## Task description
Every line below that contains "table" is to be copied.

Dataset entries:
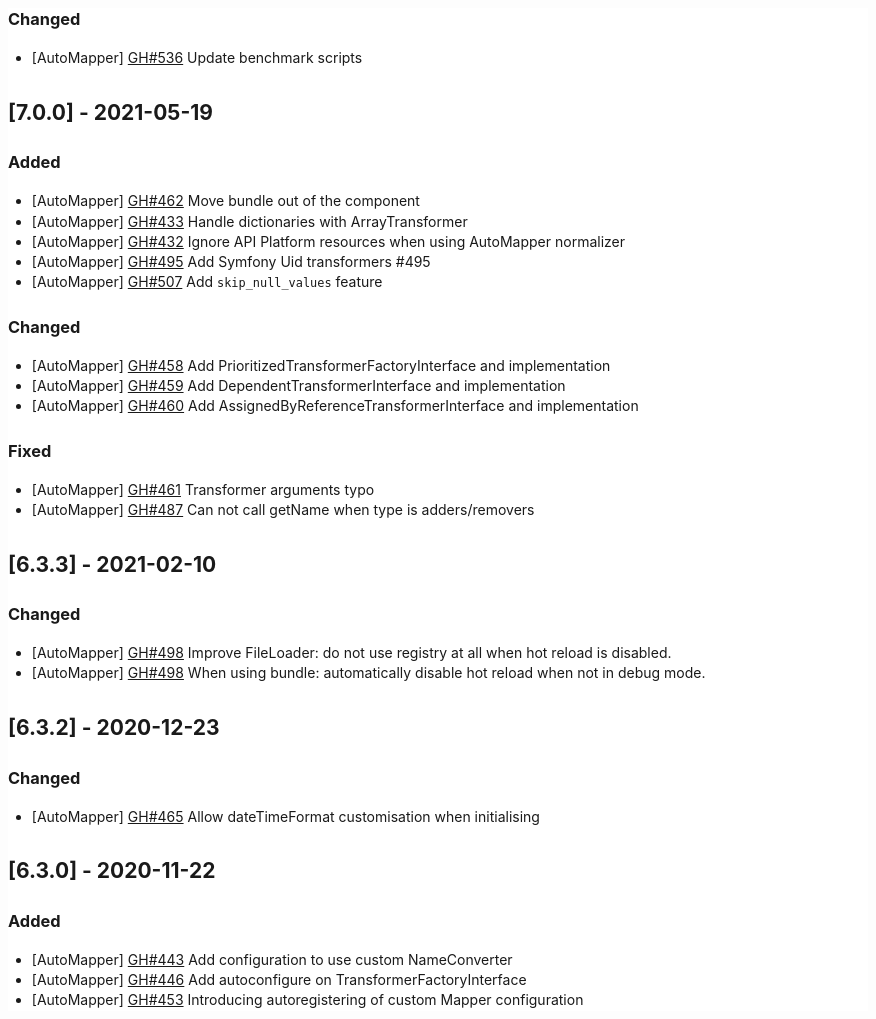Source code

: ### Changed
- [AutoMapper] [GH#536](https://github.com/janephp/janephp/pull/536) Update benchmark scripts

## [7.0.0] - 2021-05-19
### Added
- [AutoMapper] [GH#462](https://github.com/janephp/janephp/pull/462) Move bundle out of the component
- [AutoMapper] [GH#433](https://github.com/janephp/janephp/pull/433) Handle dictionaries with ArrayTransformer
- [AutoMapper] [GH#432](https://github.com/janephp/janephp/pull/432) Ignore API Platform resources when using AutoMapper normalizer
- [AutoMapper] [GH#495](https://github.com/janephp/janephp/pull/495) Add Symfony Uid transformers #495
- [AutoMapper] [GH#507](https://github.com/janephp/janephp/pull/507) Add `skip_null_values` feature

### Changed
- [AutoMapper] [GH#458](https://github.com/janephp/janephp/pull/458) Add PrioritizedTransformerFactoryInterface and implementation
- [AutoMapper] [GH#459](https://github.com/janephp/janephp/pull/459) Add DependentTransformerInterface and implementation
- [AutoMapper] [GH#460](https://github.com/janephp/janephp/pull/460) Add AssignedByReferenceTransformerInterface and implementation

### Fixed
- [AutoMapper] [GH#461](https://github.com/janephp/janephp/pull/461) Transformer arguments typo
- [AutoMapper] [GH#487](https://github.com/janephp/janephp/pull/487)  Can not call getName when type is adders/removers

## [6.3.3] - 2021-02-10
### Changed
- [AutoMapper] [GH#498](https://github.com/janephp/janephp/pull/498) Improve FileLoader: do not use registry at all when hot reload is disabled.
- [AutoMapper] [GH#498](https://github.com/janephp/janephp/pull/498) When using bundle: automatically disable hot reload when not in debug mode.

## [6.3.2] - 2020-12-23
### Changed
- [AutoMapper] [GH#465](https://github.com/janephp/janephp/pull/465) Allow dateTimeFormat customisation when initialising

## [6.3.0] - 2020-11-22
### Added
- [AutoMapper] [GH#443](https://github.com/janephp/janephp/pull/443) Add configuration to use custom NameConverter
- [AutoMapper] [GH#446](https://github.com/janephp/janephp/pull/446) Add autoconfigure on TransformerFactoryInterface
- [AutoMapper] [GH#453](https://github.com/janephp/janephp/pull/453) Introducing autoregistering of custom Mapper configuration


[Unreleased]: https://github.com/jolicode/automapper/compare/9.0.0...HEAD
[9.0.0]: https://github.com/janephp/janephp/compare/9.0.0-beta.2...9.0.0
[9.0.0-beta.2]: https://github.com/janephp/janephp/compare/9.0.0-beta.1...9.0.0-beta.2
[9.0.0-beta.1]: https://github.com/janephp/janephp/compare/8.2.2...9.0.0-beta.1
[8.2.2]: https://github.com/janephp/janephp/compare/8.2.1...8.2.2
[8.2.1]: https://github.com/janephp/janephp/compare/8.2.0...8.2.1
[8.2.0]: https://github.com/janephp/janephp/compare/8.1.0...8.2.0
[8.1.0]: https://github.com/janephp/janephp/compare/8.0.2...8.1.0
[8.0.2]: https://github.com/janephp/janephp/compare/8.0.1...8.0.2
[8.0.1]: https://github.com/janephp/janephp/compare/8.0.0...8.0.1
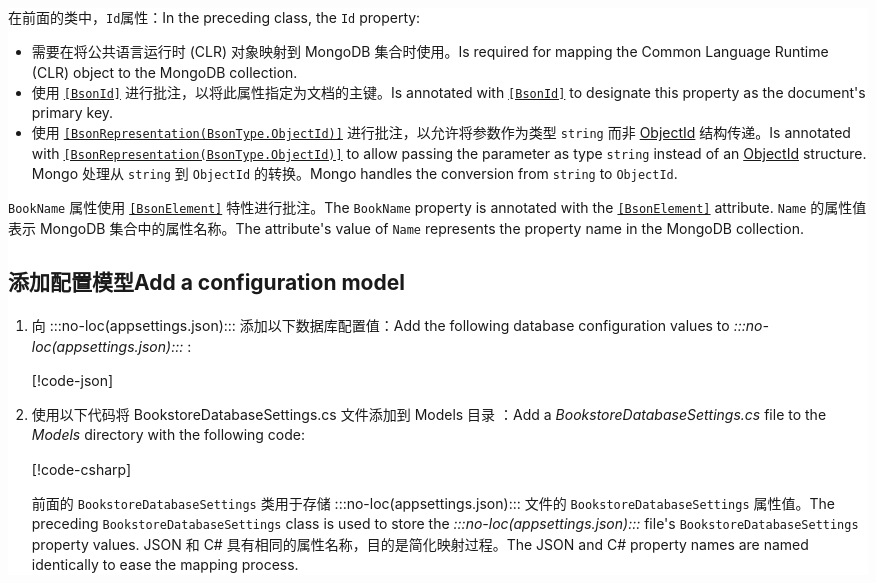    <span data-ttu-id="b2df9-185">在前面的类中，`Id`属性：</span><span class="sxs-lookup"><span data-stu-id="b2df9-185">In the preceding class, the `Id` property:</span></span>

   * <span data-ttu-id="b2df9-186">需要在将公共语言运行时 (CLR) 对象映射到 MongoDB 集合时使用。</span><span class="sxs-lookup"><span data-stu-id="b2df9-186">Is required for mapping the Common Language Runtime (CLR) object to the MongoDB collection.</span></span>
   * <span data-ttu-id="b2df9-187">使用 [`[BsonId]`](https://api.mongodb.com/csharp/current/html/T_MongoDB_Bson_Serialization_Attributes_BsonIdAttribute.htm) 进行批注，以将此属性指定为文档的主键。</span><span class="sxs-lookup"><span data-stu-id="b2df9-187">Is annotated with [`[BsonId]`](https://api.mongodb.com/csharp/current/html/T_MongoDB_Bson_Serialization_Attributes_BsonIdAttribute.htm) to designate this property as the document's primary key.</span></span>
   * <span data-ttu-id="b2df9-188">使用 [`[BsonRepresentation(BsonType.ObjectId)]`](https://api.mongodb.com/csharp/current/html/T_MongoDB_Bson_Serialization_Attributes_BsonRepresentationAttribute.htm) 进行批注，以允许将参数作为类型 `string` 而非 [ObjectId](https://api.mongodb.com/csharp/current/html/T_MongoDB_Bson_ObjectId.htm) 结构传递。</span><span class="sxs-lookup"><span data-stu-id="b2df9-188">Is annotated with [`[BsonRepresentation(BsonType.ObjectId)]`](https://api.mongodb.com/csharp/current/html/T_MongoDB_Bson_Serialization_Attributes_BsonRepresentationAttribute.htm) to allow passing the parameter as type `string` instead of an [ObjectId](https://api.mongodb.com/csharp/current/html/T_MongoDB_Bson_ObjectId.htm) structure.</span></span> <span data-ttu-id="b2df9-189">Mongo 处理从 `string` 到 `ObjectId` 的转换。</span><span class="sxs-lookup"><span data-stu-id="b2df9-189">Mongo handles the conversion from `string` to `ObjectId`.</span></span>

   <span data-ttu-id="b2df9-190">`BookName` 属性使用 [`[BsonElement]`](https://api.mongodb.com/csharp/current/html/T_MongoDB_Bson_Serialization_Attributes_BsonElementAttribute.htm) 特性进行批注。</span><span class="sxs-lookup"><span data-stu-id="b2df9-190">The `BookName` property is annotated with the [`[BsonElement]`](https://api.mongodb.com/csharp/current/html/T_MongoDB_Bson_Serialization_Attributes_BsonElementAttribute.htm) attribute.</span></span> <span data-ttu-id="b2df9-191">`Name` 的属性值表示 MongoDB 集合中的属性名称。</span><span class="sxs-lookup"><span data-stu-id="b2df9-191">The attribute's value of `Name` represents the property name in the MongoDB collection.</span></span>

## <a name="add-a-configuration-model"></a><span data-ttu-id="b2df9-192">添加配置模型</span><span class="sxs-lookup"><span data-stu-id="b2df9-192">Add a configuration model</span></span>

1. <span data-ttu-id="b2df9-193">向 :::no-loc(appsettings.json)::: 添加以下数据库配置值：</span><span class="sxs-lookup"><span data-stu-id="b2df9-193">Add the following database configuration values to *:::no-loc(appsettings.json):::* :</span></span>

   [!code-json[](first-mongo-app/samples/3.x/SampleApp/:::no-loc(appsettings.json):::?highlight=2-6)]

1. <span data-ttu-id="b2df9-194">使用以下代码将 BookstoreDatabaseSettings.cs 文件添加到 Models 目录 ：</span><span class="sxs-lookup"><span data-stu-id="b2df9-194">Add a *BookstoreDatabaseSettings.cs* file to the *Models* directory with the following code:</span></span>

   [!code-csharp[](first-mongo-app/samples/3.x/SampleApp/Models/BookstoreDatabaseSettings.cs)]

   <span data-ttu-id="b2df9-195">前面的 `BookstoreDatabaseSettings` 类用于存储 :::no-loc(appsettings.json)::: 文件的 `BookstoreDatabaseSettings` 属性值。</span><span class="sxs-lookup"><span data-stu-id="b2df9-195">The preceding `BookstoreDatabaseSettings` class is used to store the *:::no-loc(appsettings.json):::* file's `BookstoreDatabaseSettings` property values.</span></span> <span data-ttu-id="b2df9-196">JSON 和 C# 具有相同的属性名称，目的是简化映射过程。</span><span class="sxs-lookup"><span data-stu-id="b2df9-196">The JSON and C# property names are named identically to ease the mapping process.</span></span>
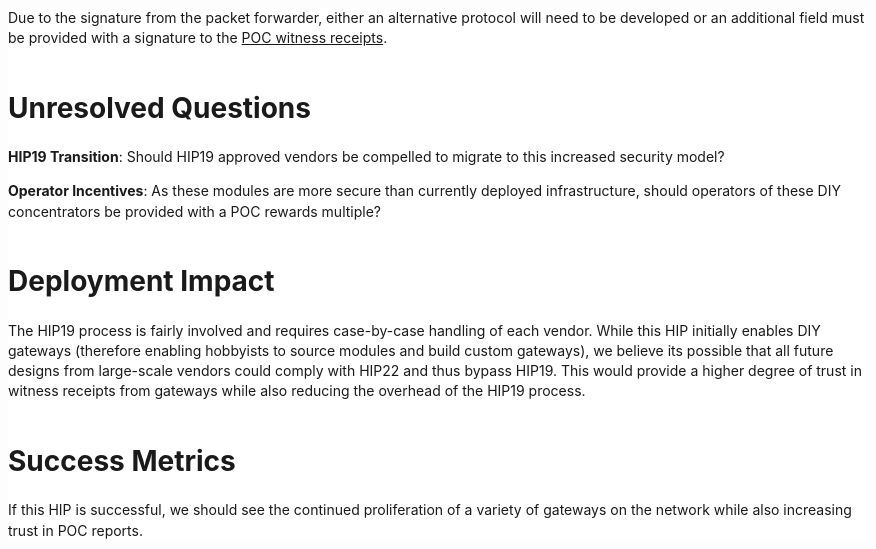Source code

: Due to the signature from the packet forwarder, either an alternative protocol will need to be developed or an
additional field must be provided with a signature to the
[POC witness receipts](https://github.com/helium/proto/blob/master/src/blockchain_txn_poc_receipts_v1.proto#L22).

# Unresolved Questions
[unresolved]: #unresolved-questions

**HIP19 Transition**: Should HIP19 approved vendors be compelled to migrate to this increased security model?

**Operator Incentives**: As these modules are more secure than currently deployed infrastructure, should operators of
these DIY concentrators be provided with a POC rewards multiple?

# Deployment Impact
[deployment-impact]: #deployment-impact

The HIP19 process is fairly involved and requires case-by-case handling of each vendor. While this HIP initially enables
DIY gateways (therefore enabling hobbyists to source modules and build custom gateways), we believe its possible that
all future designs from large-scale vendors could comply with HIP22 and thus bypass HIP19. This would provide a higher
degree of trust in witness receipts from gateways while also reducing the overhead of the HIP19 process.

# Success Metrics
[success-metrics]: #success-metrics

If this HIP is successful, we should see the continued proliferation of a variety of gateways on the network while also
increasing trust in POC reports.


[probem-statement]: #problem-statement
[physical-root-of-trust-value-and-incentives]: #physical-root-of-trust-value-and-incentives
[enabling-diy]: #enabling-diy
[a-foundation-for-improved-trust]: #a-foundation-for-improved-trust
[diy-concentrator-definition]: #diy-concentrator-definition
[onboarding]: #onboarding
[product-summary]: #product-summary
[hardware-and-firmware-summary]: #hardware-and-firmware-summary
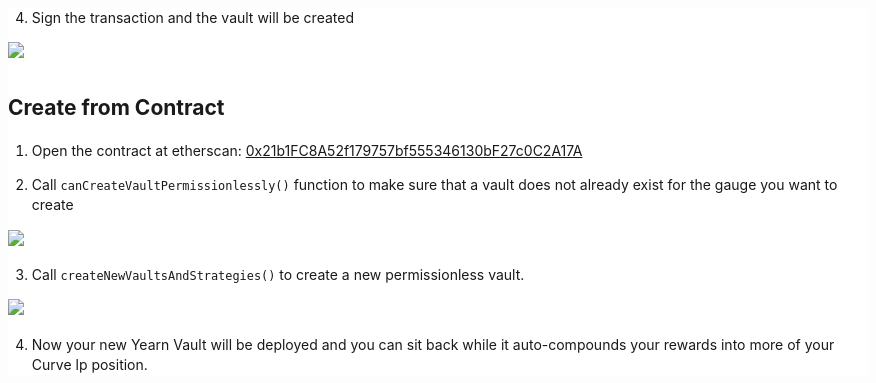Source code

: 4. Sign the transaction and the vault will be created

<img src="https://i.imgur.com/uRhX2VB.png" width="280" />

## Create from Contract

1. Open the contract at etherscan: [0x21b1FC8A52f179757bf555346130bF27c0C2A17A](https://etherscan.io/address/0x21b1FC8A52f179757bf555346130bF27c0C2A17A#writeContract)

2. Call `canCreateVaultPermissionlessly()` function to make sure that a vault does not already exist for the gauge you want to create

<img src="https://i.imgur.com/RBS2DIq.png" width="500" />

3. Call `createNewVaultsAndStrategies()` to create a new permissionless vault.

<img src="https://i.imgur.com/2bMxjU0.png" width="500" />

4. Now your new Yearn Vault will be deployed and you can sit back while it auto-compounds your rewards into more of your Curve lp position.
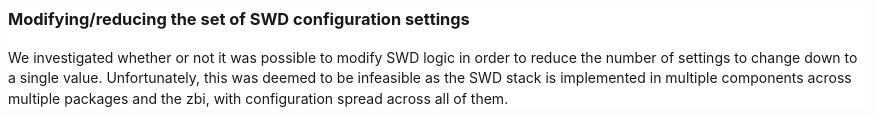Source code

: ### Modifying/reducing the set of SWD configuration settings

We investigated whether or not it was possible to modify SWD logic in order
to reduce the number of settings to change down to a single value.
Unfortunately, this was deemed to be infeasible as the SWD stack is implemented
in multiple components across multiple packages and the zbi, with configuration
spread across all of them.
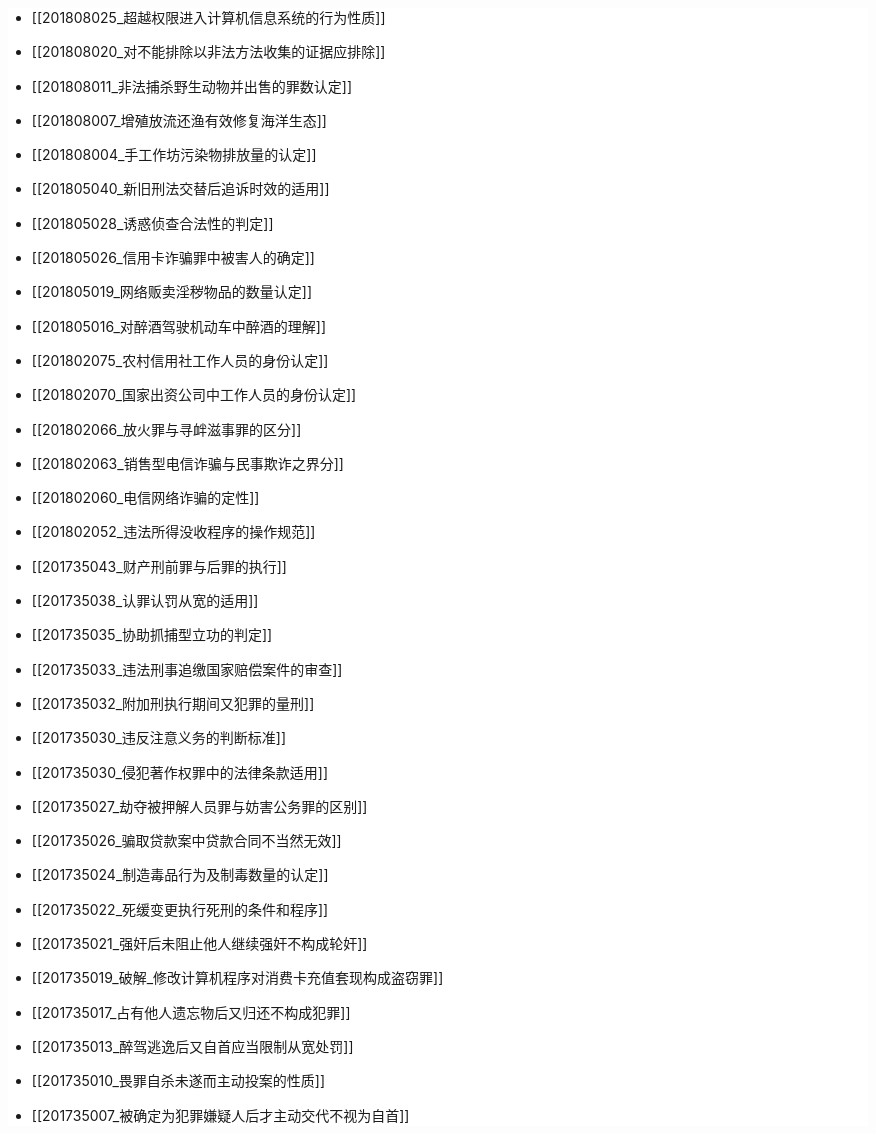 - [[201808025_超越权限进入计算机信息系统的行为性质]]

- [[201808020_对不能排除以非法方法收集的证据应排除]]

- [[201808011_非法捕杀野生动物并出售的罪数认定]]

- [[201808007_增殖放流还渔有效修复海洋生态]]

- [[201808004_手工作坊污染物排放量的认定]]

- [[201805040_新旧刑法交替后追诉时效的适用]]

- [[201805028_诱惑侦查合法性的判定]]

- [[201805026_信用卡诈骗罪中被害人的确定]]

- [[201805019_网络贩卖淫秽物品的数量认定]]

- [[201805016_对醉酒驾驶机动车中醉酒的理解]]

- [[201802075_农村信用社工作人员的身份认定]]

- [[201802070_国家出资公司中工作人员的身份认定]]

- [[201802066_放火罪与寻衅滋事罪的区分]]

- [[201802063_销售型电信诈骗与民事欺诈之界分]]

- [[201802060_电信网络诈骗的定性]]

- [[201802052_违法所得没收程序的操作规范]]

- [[201735043_财产刑前罪与后罪的执行]]

- [[201735038_认罪认罚从宽的适用]]

- [[201735035_协助抓捕型立功的判定]]

- [[201735033_违法刑事追缴国家赔偿案件的审查]]

- [[201735032_附加刑执行期间又犯罪的量刑]]

- [[201735030_违反注意义务的判断标准]]

- [[201735030_侵犯著作权罪中的法律条款适用]]

- [[201735027_劫夺被押解人员罪与妨害公务罪的区别]]

- [[201735026_骗取贷款案中贷款合同不当然无效]]

- [[201735024_制造毒品行为及制毒数量的认定]]

- [[201735022_死缓变更执行死刑的条件和程序]]

- [[201735021_强奸后未阻止他人继续强奸不构成轮奸]]

- [[201735019_破解_修改计算机程序对消费卡充值套现构成盗窃罪]]

- [[201735017_占有他人遗忘物后又归还不构成犯罪]]

- [[201735013_醉驾逃逸后又自首应当限制从宽处罚]]

- [[201735010_畏罪自杀未遂而主动投案的性质]]

- [[201735007_被确定为犯罪嫌疑人后才主动交代不视为自首]]
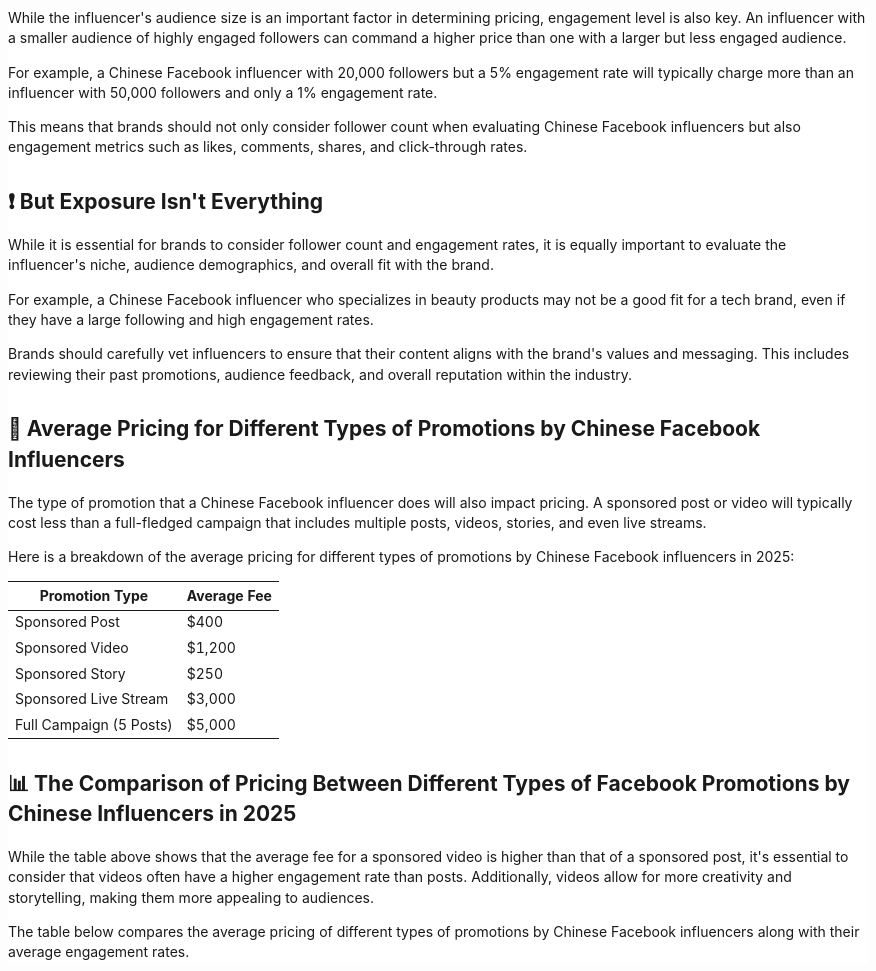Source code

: While the influencer's audience size is an important factor in determining pricing, engagement level is also key. An influencer with a smaller audience of highly engaged followers can command a higher price than one with a larger but less engaged audience.  

For example, a Chinese Facebook influencer with 20,000 followers but a 5% engagement rate will typically charge more than an influencer with 50,000 followers and only a 1% engagement rate.  

This means that brands should not only consider follower count when evaluating Chinese Facebook influencers but also engagement metrics such as likes, comments, shares, and click-through rates.  

## ❗ But Exposure Isn't Everything

While it is essential for brands to consider follower count and engagement rates, it is equally important to evaluate the influencer's niche, audience demographics, and overall fit with the brand.  

For example, a Chinese Facebook influencer who specializes in beauty products may not be a good fit for a tech brand, even if they have a large following and high engagement rates.  

Brands should carefully vet influencers to ensure that their content aligns with the brand's values and messaging. This includes reviewing their past promotions, audience feedback, and overall reputation within the industry.  

## 📢 Average Pricing for Different Types of Promotions by Chinese Facebook Influencers

The type of promotion that a Chinese Facebook influencer does will also impact pricing. A sponsored post or video will typically cost less than a full-fledged campaign that includes multiple posts, videos, stories, and even live streams.  

Here is a breakdown of the average pricing for different types of promotions by Chinese Facebook influencers in 2025:  

| **Promotion Type**        | **Average Fee** |
|---------------------------|-----------------|
| Sponsored Post             | $400            |
| Sponsored Video            | $1,200          |
| Sponsored Story            | $250            |
| Sponsored Live Stream      | $3,000          |
| Full Campaign (5 Posts)   | $5,000          |  

## 📊 The Comparison of Pricing Between Different Types of Facebook Promotions by Chinese Influencers in 2025

While the table above shows that the average fee for a sponsored video is higher than that of a sponsored post, it's essential to consider that videos often have a higher engagement rate than posts. Additionally, videos allow for more creativity and storytelling, making them more appealing to audiences.  

The table below compares the average pricing of different types of promotions by Chinese Facebook influencers along with their average engagement rates.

## Solution for this exercise
While the table above shows that the average fee for a sponsored video is higher than that of a sponsored post, it's essential to consider that videos often have a higher engagement rate than posts. Additionally, videos allow for more creativity and storytelling, making them more appealing to audiences.  
The table below compares the average pricing of different types of promotions by Chinese Facebook influencers along with their average engagement rates.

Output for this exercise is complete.